Diosdado Cabello, a former army buddy of Chavez who in his one act has temporary leader sent special forces to rescue the president in 2002, said he hoped the string of attacks on diplomats was just a coincidence.

“We hope … it’s not turned into a plan by some sectors of the opposition looking for small events to help lift them up in the polls,” said Cabello, who now heads the National Assembly.

Stung by the charges that criminality is out of control, Chavez’s administration is revamping its main investigative police unit, has created new public safety organizations, and says it has cut the Caracas murder rate by 10 percent this year.

By contrast, the government says, serious crime in Capriles’ state Miranda, which includes some of the capital, has risen.

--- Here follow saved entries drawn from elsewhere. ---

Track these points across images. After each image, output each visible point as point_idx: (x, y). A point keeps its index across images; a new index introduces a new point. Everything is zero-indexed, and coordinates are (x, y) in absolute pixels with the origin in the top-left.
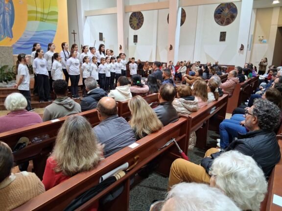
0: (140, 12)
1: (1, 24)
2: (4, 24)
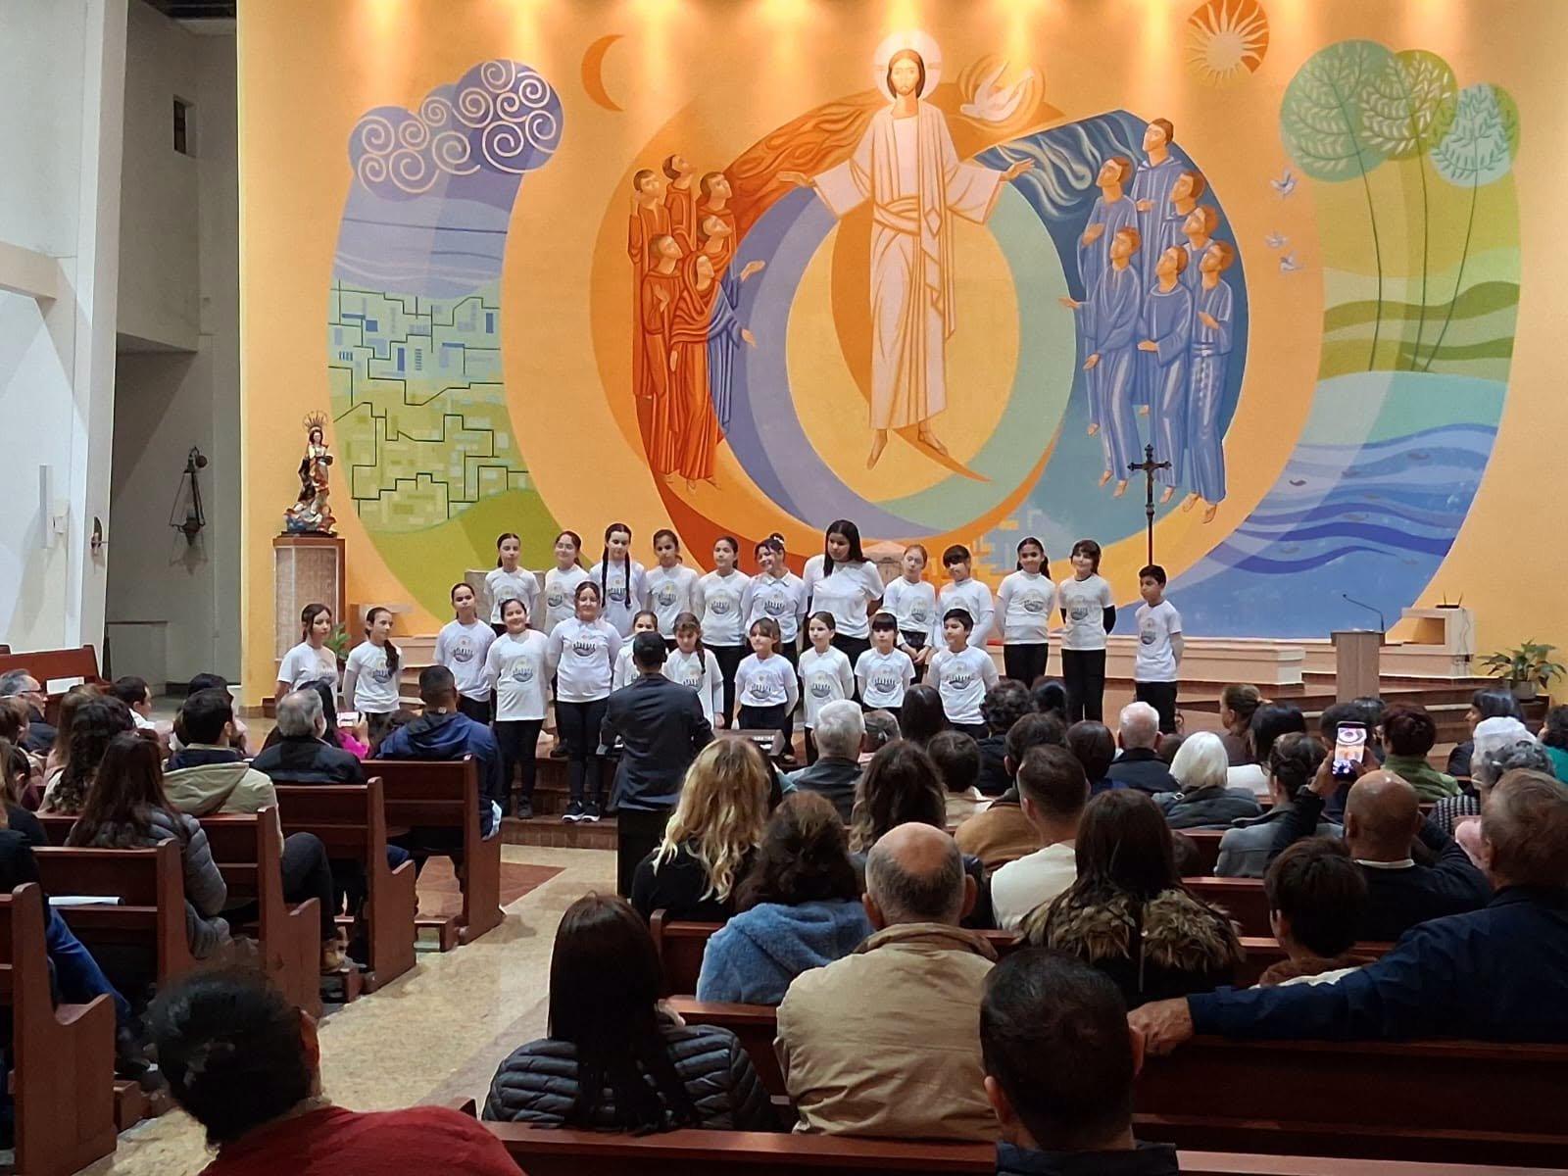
1: (1167, 421)
2: (1185, 417)
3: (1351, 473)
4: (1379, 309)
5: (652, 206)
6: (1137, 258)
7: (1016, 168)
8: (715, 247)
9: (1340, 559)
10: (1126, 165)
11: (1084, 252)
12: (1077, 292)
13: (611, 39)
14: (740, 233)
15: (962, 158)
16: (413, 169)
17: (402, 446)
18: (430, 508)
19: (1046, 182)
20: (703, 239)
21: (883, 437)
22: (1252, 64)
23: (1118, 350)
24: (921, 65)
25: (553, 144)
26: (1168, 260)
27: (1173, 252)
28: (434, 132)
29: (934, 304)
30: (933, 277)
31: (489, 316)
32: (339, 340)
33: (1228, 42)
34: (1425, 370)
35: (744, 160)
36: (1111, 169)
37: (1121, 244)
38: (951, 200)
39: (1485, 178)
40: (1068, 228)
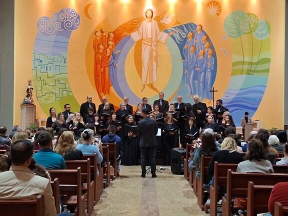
1: (201, 84)
2: (205, 83)
3: (238, 94)
4: (243, 63)
5: (98, 39)
6: (195, 51)
7: (171, 33)
8: (111, 47)
9: (236, 111)
10: (193, 33)
11: (185, 50)
12: (183, 58)
13: (90, 5)
15: (160, 31)
16: (50, 29)
17: (47, 86)
18: (52, 99)
19: (177, 36)
20: (108, 45)
21: (144, 86)
22: (218, 14)
23: (192, 70)
24: (152, 12)
25: (78, 25)
26: (201, 52)
27: (202, 51)
28: (54, 22)
29: (155, 60)
30: (154, 54)
31: (65, 60)
32: (34, 64)
33: (213, 10)
34: (252, 74)
35: (117, 30)
36: (190, 34)
37: (192, 49)
38: (158, 39)
39: (264, 38)
40: (181, 45)
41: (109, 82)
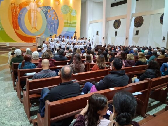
0: (119, 20)
3: (66, 33)
4: (68, 23)
5: (13, 7)
6: (51, 17)
7: (42, 9)
8: (18, 11)
11: (47, 16)
12: (47, 19)
14: (20, 10)
19: (44, 10)
21: (32, 28)
22: (59, 5)
23: (50, 23)
26: (53, 17)
29: (36, 18)
30: (36, 16)
33: (57, 3)
34: (70, 27)
36: (49, 10)
37: (50, 16)
38: (37, 10)
39: (74, 15)
40: (46, 14)
41: (18, 25)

Many Venezuelans are skeptical of figures from either side, especially during a bitter election campaign. Many also prefer to stay indoors after dark, rather than risk the streets.

Given the attacks on the diplomatic community, foreign envoys are taking even fewer chances. One senior Western diplomat told Reuters the focus on his security had recently been ramped up from an already high level of vigilance.

He has to call his security team much more often, and can no longer visit parts of the Avila, the mountain crisscrossed with popular hiking trails and picnic sites that towers over Caracas.

“We are all really, really worried,” the diplomat said. “No area is safe. There is nowhere off-limits to the criminals.”